03 abril 2007

Ter ou não ter namorado? Eis a questão.

Quem não tem namorado é alguém que tirou férias não remuneradas de si mesmo. Namorado é a mais difícil das conquistas.
Difícil porque namorada de verdade é muito raro. Necessita de adivinhação, de pele, saliva, lágrima, nuvem, quindim, brisa ou filosofia.
Mas namorado, mesmo, é muito difícil. Namorado não precisa ser o mais bonito, mas ser aquele a quem se quer proteger e quando se chega ao lado dele a gente treme, sua frio e quase desmaia pedindo proteção. A proteção não precisa ser parruda, decidida; ou bandoleira basta um olhar de compreensão ou mesmo de aflição.
Não tem namorada quem não sabe o gosto de chuva, cinema sessão das duas, sanduíche de padaria ou drible no trabalho.
Não tem namorado quem faz pacto de amor apenas com a infelicidade. Namorar é fazer pactos com a felicidade ainda que rápida, escondida, fugidia ou impossível de durar.
Não tem namorada quem não sabe o valor de mãos dadas; de carinho escondido na hora em que passa o filme; de flor catada no muro e entregue de repente; de poesia lida bem devagar; de gargalhada quando fala junto; de ânsia enorme de viajar junto para a Escócia ou mesmo de metrô, bonde, nuvem, cavalo alado, tapete mágico ou foguete interplanetário.
Não tem namorado quem não gosta de falar do próprio amor, nem de ficar horas e horas olhando o mistério do outro dentro dos olhos dele, abobalhados de alegria pela lucidez do amor.
Não tem namorada quem não tem música secreta, quem não dedica livros, quem não recorta artigos; Não tem namorada quem ama sem gostar; quem gosta sem curtir; quem curte sem aprofundar.
Não tem namorado quem nunca sentiu o gosto de ser lembrado de repente no fim de semana, na madrugada, ou meio-dia do dia de sol em plena praia cheia de rivais. Não tem namorado quem ama sem se dedicar; quem namora sem brincar; quem vive cheio de obrigações.
Não tem namorada quem confunde solidão com ficar sozinho e em paz. Não tem namorada quem não fala sozinho, não ri de si mesmo e quem tem medo de ser afetivo.
Se você não tem namorado é porque não descobriu que o amor é alegre e vive pesando duzentos quilos de grilos e medos. Ponha a saia mais leve, aquela de chita e passeie de mãos dadas com o ar.
Enfeite-se com margaridas e ternuras e escove a alma com leves fricções de esperança. De alma escovada e coração estouvado, saia do quintal de si mesmo e descubra o próprio jardim.
Acorde com gosto de caqui e sorria lírios para quem passe debaixo de sua janela.
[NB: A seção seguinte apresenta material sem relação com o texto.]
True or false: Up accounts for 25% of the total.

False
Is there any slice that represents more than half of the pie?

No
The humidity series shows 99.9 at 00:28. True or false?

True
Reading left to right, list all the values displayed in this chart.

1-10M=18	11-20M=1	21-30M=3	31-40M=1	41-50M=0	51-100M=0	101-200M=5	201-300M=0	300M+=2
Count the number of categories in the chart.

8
Ponha intenções de quermesse em seus olhos e beba licor de contos de fada.
Ande como se o chão estivesse repleto de sons de flauta e do céu descesse uma névoa de borboletas, cada qual trazendo uma pérola falante a dizer frases sutis e palavras de galanteria.
Se você não tem namorado é porque ainda não enlouqueceu aquele pouquinho necessário a fazer a vida parar e de repente parecer que faz sentido.
ENLOU-CRESÇA.

Carlos Drummond de Andrade

3 comentários:

Anônimo disse...

Olá... Monize, estou encantado com suas obras... nossa!
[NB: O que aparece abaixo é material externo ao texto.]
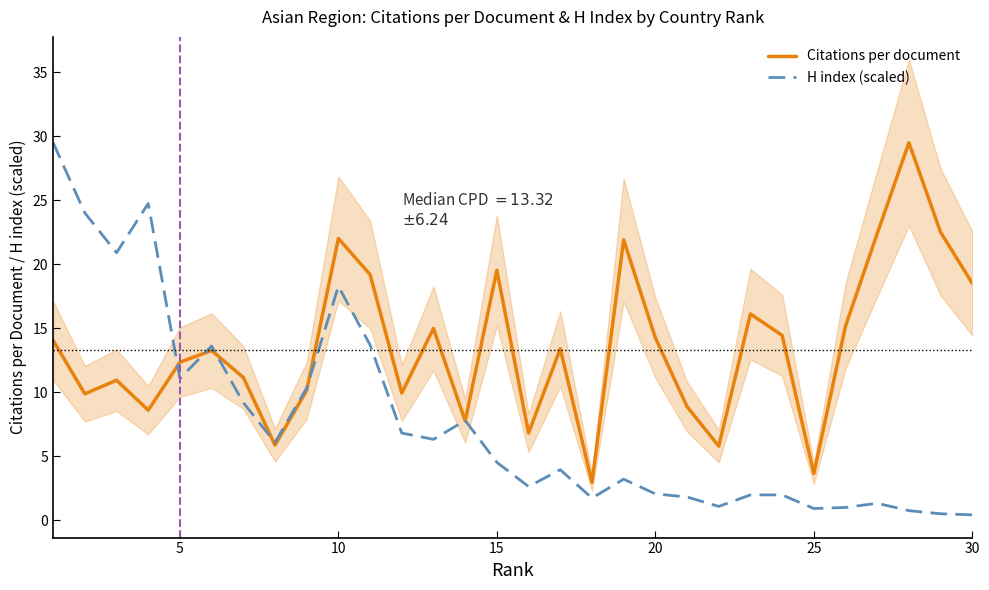

Read the Citations per document value at 30.

18.5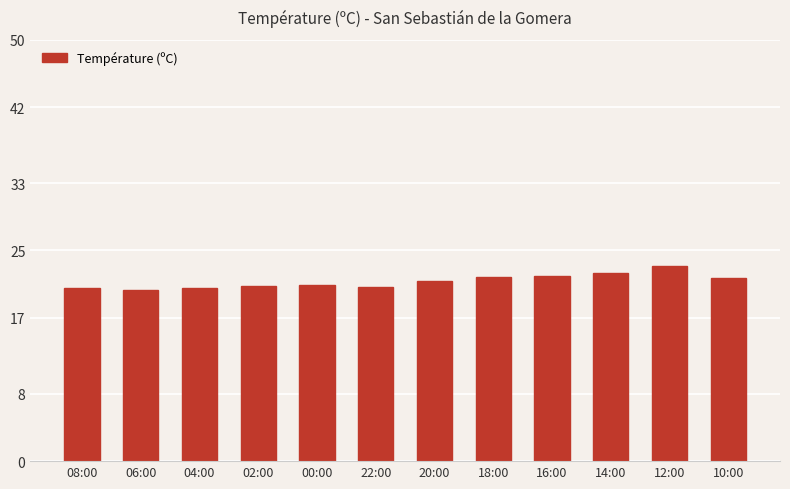

What is the label of the 8th bar from the left?

18:00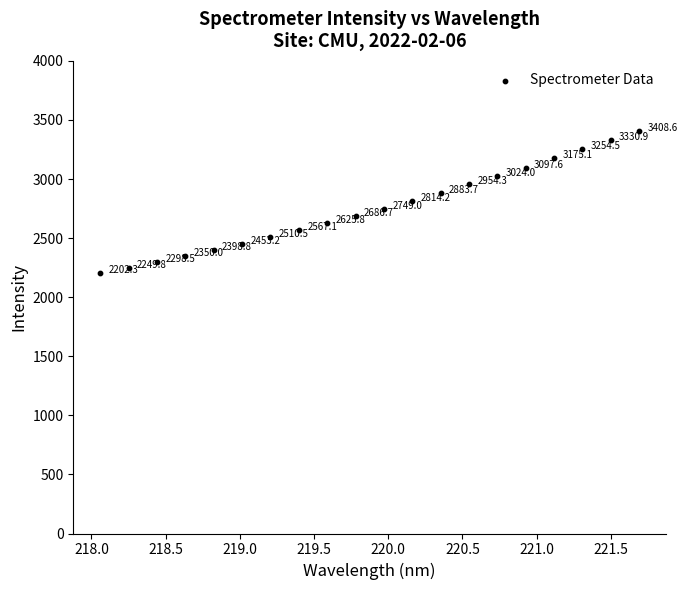

What Y value in the scatter plot is closest to 2805?

2814.2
Sabe, estou indo correndo arrumar uma namorada.
;)

bjs sentidos..

PS: linkando seu espaço junto ao meu, espero que não se importe.

Anônimo disse...

Muito bom... O Carlos Drummond é um dos meu poetas preferidos e o é por ser assim: simples!

Anônimo disse...

Poxa, eu estou fragilizado e você me posta essas coisas? Ahahahaha!

Que BOM que retomou o blog!!! Fiquei feliz.